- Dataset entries

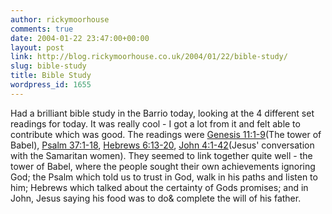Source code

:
 ```yaml
---
author: rickymoorhouse
comments: true
date: 2004-01-22 23:47:00+00:00
layout: post
link: http://blog.rickymoorhouse.co.uk/2004/01/22/bible-study/
slug: bible-study
title: Bible Study
wordpress_id: 1655
---
```


Had a brilliant bible study in the Barrio today, looking at the 4 different set readings for today. It was really cool - I got a lot from it and felt able to contribute which was good. The readings were [Genesis 11:1-9](http://bible.gospelcom.net/bible?passage=Genesis+11:1-9&version=NIV&language=english)(The tower of Babel), [Psalm 37:1-18](http://bible.gospelcom.net/bible?passage=Psalm+37:1-18&version=NIV&language=english), [Hebrews 6:13-20](http://bible.gospelcom.net/bible?passage=Hebrews+6:13-20&version=NIV&language=english), [John 4:1-42](http://bible.gospelcom.net/bible?passage=John+4:1-42&version=NIV&language=english)(Jesus' conversation with the Samaritan women). They seemed to link together quite well - the tower of Babel, where the people sought their own achievements ignoring God; the Psalm which told us to trust in God, walk in his paths and listen to him; Hebrews which talked about the certainty of Gods promises; and in John, Jesus saying his food was to do& complete the will of his father.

- WHAT YOU NEED TO DO
All that is wanted is the number of lines in the records that include the string "rickymoorhouse".

- WRITTEN SOLUTION
2